People still do take cash out for things like college tuition, Mr. Merola said. But the equity has to be there — don’t expect a loan for more than 80 percent of the current appraised value.

And if you don’t have equity? If your loan is insured by the Federal Housing Administration, consider an F.H.A. Streamlined Refinance, which may not require a new appraisal. There’s also the government-backed Home Affordable Refinance Program, designed for loans that have little or negative equity.

Also bear in mind that you’ll need more documentation. Expect to document all income, assets and debts. In fact, you can expect the lender to go beyond the application, said Michael Moskowitz, the president of Equity Now. Borrowers sign an Internal Revenue Service Form 4506, which allows a lender to get tax returns.

In the past, lenders used returns for quality control after closing, if they looked at them at all, Mr. Moskowitz said. But now his company reviews all tax returns. For instance, he said, a money-losing side business will show up, thus reducing the borrower’s income.
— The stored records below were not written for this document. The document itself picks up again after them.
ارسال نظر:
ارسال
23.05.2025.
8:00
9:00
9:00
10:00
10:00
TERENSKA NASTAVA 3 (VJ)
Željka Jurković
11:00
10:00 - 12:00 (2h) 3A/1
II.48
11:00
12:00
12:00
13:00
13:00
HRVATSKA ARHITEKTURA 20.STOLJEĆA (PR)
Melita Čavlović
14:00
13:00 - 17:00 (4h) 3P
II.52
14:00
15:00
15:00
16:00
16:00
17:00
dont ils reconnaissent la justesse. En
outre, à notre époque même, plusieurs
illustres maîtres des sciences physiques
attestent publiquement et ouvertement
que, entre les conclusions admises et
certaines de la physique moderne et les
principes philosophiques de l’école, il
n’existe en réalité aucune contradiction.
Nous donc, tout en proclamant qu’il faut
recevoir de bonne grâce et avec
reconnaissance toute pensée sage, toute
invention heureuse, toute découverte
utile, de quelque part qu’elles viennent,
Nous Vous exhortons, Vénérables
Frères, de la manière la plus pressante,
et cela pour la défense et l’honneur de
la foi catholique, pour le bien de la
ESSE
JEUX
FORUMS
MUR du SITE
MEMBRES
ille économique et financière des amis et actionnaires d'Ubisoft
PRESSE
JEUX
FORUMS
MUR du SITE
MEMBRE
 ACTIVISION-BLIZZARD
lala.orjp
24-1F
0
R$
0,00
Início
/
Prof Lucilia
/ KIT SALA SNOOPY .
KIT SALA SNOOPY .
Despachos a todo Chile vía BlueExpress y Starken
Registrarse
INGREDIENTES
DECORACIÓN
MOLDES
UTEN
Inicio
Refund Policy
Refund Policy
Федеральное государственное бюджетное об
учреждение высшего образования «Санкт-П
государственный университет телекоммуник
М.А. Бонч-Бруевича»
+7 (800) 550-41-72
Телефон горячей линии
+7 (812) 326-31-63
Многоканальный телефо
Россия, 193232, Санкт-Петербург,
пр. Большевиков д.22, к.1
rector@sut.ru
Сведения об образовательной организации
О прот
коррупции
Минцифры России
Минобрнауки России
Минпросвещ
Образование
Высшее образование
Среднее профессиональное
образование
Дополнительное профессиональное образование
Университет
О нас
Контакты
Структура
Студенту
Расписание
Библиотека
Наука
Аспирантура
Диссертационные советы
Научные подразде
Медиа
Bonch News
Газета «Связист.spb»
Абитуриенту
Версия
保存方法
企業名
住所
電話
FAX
Finally, remember that disclosure forms have changed. As of last year, lenders were required to provide a revised Good Faith Estimate form aimed at making terms more transparent. One key update: In the past, some closing-cost estimates were fairy tales. The new form specifies fees that can’t change between estimate and closing, fees with changes capped at 10 percent, and others that can grow more.

Mr. Hackett warned that some lenders, when they haven’t technically accepted a loan application, fudge on estimates with informal “initial fees worksheets” they provide. Some people think they have a good-faith estimate in such cases, he said. But fees aren’t capped.

One thing that hasn’t changed, said Mr. Nothaft: “It will still come across as a thick wad of paper with a lot of forms to sign.”